Symbicort alternatives: what works instead and why it matters
Symbicort (budesonide + formoterol) is a popular combo inhaler because it gives steroid control plus a fast-acting LABA. But it’s not the only choice—and some people do better on a different drug, device, or treatment approach. Here’s how to pick an alternative that fits your symptoms, lifestyle, and budget.
Quick list: common alternatives and when they help
Pick an option based on what you need: quick relief, once-daily convenience, or stronger control for severe disease.
- Dulera (mometasone + formoterol): Very similar to Symbicort because it uses formoterol (fast onset). Good if you want a comparable rescue-plus-maintenance effect.
- Advair / Seretide (fluticasone + salmeterol): Strong steroid plus a slower LABA (salmeterol). Works well for maintenance but not for immediate relief—so it’s not suitable if you use your combo as needed.
- Breo Ellipta (fluticasone + vilanterol): Once-daily dosing, handy if you forget evening doses.
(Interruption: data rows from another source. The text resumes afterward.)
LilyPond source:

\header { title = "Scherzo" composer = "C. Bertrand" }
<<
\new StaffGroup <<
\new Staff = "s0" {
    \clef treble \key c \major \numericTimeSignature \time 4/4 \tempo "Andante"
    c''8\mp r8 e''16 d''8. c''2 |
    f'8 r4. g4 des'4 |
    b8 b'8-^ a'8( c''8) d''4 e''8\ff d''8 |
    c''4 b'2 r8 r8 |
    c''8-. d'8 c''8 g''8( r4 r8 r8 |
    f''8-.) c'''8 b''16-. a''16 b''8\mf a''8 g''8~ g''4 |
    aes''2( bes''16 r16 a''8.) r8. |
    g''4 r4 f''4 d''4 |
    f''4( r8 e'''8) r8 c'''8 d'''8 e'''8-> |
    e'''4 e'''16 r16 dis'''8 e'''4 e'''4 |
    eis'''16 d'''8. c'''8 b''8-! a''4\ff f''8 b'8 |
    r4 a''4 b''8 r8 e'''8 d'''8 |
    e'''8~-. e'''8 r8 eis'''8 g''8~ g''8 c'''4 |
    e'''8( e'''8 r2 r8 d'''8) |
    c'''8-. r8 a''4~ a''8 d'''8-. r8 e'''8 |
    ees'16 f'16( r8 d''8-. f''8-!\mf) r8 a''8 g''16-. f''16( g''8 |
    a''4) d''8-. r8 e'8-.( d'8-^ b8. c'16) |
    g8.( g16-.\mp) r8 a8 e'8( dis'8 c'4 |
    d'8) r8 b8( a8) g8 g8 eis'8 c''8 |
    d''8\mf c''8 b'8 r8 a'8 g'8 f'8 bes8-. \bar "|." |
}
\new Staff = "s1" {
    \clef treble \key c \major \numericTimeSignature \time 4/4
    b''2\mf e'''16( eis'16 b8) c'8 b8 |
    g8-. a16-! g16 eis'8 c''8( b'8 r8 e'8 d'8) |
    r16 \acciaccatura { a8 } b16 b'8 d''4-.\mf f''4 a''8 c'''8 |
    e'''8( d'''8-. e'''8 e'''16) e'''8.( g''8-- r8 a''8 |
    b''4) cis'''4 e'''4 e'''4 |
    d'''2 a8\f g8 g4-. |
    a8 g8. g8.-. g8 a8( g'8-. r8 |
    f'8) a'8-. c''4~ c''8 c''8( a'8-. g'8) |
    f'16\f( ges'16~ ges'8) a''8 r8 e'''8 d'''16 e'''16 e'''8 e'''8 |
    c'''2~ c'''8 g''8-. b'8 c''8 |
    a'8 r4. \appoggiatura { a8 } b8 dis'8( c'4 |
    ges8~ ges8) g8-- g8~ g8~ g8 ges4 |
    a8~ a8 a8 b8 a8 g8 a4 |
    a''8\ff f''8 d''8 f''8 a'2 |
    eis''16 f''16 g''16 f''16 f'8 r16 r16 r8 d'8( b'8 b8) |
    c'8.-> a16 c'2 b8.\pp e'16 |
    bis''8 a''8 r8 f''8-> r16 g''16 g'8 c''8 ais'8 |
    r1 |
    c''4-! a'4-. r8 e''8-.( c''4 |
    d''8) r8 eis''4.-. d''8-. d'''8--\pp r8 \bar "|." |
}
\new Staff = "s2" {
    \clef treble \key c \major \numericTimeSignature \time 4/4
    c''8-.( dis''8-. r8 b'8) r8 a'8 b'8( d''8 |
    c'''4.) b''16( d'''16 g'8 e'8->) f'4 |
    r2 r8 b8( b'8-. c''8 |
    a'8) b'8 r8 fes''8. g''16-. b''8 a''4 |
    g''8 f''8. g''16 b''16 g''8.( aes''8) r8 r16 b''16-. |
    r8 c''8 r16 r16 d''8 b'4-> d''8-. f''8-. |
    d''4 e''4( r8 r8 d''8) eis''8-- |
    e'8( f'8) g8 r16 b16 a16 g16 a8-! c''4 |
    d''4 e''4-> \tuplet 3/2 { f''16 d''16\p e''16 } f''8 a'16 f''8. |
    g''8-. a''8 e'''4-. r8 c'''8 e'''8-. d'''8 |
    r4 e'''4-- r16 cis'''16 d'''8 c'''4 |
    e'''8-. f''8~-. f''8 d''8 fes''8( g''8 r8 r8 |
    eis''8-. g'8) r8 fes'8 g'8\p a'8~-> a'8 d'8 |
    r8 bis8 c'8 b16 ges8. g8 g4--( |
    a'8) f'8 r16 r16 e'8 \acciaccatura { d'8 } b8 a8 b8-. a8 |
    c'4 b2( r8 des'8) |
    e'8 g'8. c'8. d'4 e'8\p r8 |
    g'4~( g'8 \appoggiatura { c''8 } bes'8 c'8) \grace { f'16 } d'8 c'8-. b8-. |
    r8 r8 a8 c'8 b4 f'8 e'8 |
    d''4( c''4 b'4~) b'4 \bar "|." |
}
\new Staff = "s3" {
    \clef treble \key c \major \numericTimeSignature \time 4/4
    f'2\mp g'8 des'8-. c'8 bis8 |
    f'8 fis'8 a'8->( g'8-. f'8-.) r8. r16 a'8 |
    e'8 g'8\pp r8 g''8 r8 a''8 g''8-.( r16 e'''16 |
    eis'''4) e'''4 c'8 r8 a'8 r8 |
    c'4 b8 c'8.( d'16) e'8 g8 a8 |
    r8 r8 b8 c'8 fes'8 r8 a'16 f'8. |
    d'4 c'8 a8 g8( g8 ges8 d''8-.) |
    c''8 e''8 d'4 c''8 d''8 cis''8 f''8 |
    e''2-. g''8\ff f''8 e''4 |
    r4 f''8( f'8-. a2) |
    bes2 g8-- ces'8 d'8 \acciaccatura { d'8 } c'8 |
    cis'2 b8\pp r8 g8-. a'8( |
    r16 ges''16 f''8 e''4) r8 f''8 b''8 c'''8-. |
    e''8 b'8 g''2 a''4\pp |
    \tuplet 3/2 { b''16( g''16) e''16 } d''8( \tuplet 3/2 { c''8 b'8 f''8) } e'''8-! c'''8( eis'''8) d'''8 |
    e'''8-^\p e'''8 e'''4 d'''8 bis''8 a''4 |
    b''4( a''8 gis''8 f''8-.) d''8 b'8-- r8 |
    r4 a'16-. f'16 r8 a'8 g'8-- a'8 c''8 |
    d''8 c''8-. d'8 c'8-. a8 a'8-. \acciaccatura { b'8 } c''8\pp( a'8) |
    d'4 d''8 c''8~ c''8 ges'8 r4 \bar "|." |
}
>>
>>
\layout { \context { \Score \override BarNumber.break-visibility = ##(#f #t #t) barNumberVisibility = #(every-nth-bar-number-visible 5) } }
Not for rescue use.
- ICS alone (beclomethasone, fluticasone, budesonide): If your doctor wants to avoid a LABA, inhaled steroid alone may be enough for mild asthma.
- LAMA add-ons (tiotropium/Spiriva): Often added for COPD or severe asthma as a bronchodilator alternative.
- Montelukast (oral): A pill option for mild allergic asthma or as an add-on when inhalers are problematic.
- Biologics (omalizumab, mepolizumab, benralizumab, dupilumab): For severe, eosinophilic or allergic asthma that doesn’t respond to inhalers. These are injections given under specialist care.
How to choose—practical tips
Think about three things: how quickly you need relief, how you take medicines, and your side effects/costs. If you need rescue action from your controller, prefer formoterol-based combos (Symbicort, Dulera). If you want once-daily convenience, look at Breo. If inhaler technique or hand strength is an issue, ask for a dry powder inhaler (DPI) or a spacer with a metered-dose inhaler (MDI).
Check steroid dose equivalence—different combos have different steroid strengths. Switching isn’t always one-to-one; your doctor will adjust the dose. Also, consider insurance coverage and local availability. Some inhalers cost much less with a generic or through certain pharmacies.
If you have frequent attacks despite good inhaler use, ask about biologics or a referral to a specialist. And never stop or switch prescription inhalers without talking to your prescriber—abrupt changes can trigger worsened control.
Final practical step: bring your current inhaler to your next visit, demonstrate your technique, and ask which specific alternative fits your daily routine and medical needs. Small changes—device type, dosing schedule, or adding a spacer—often make the biggest difference.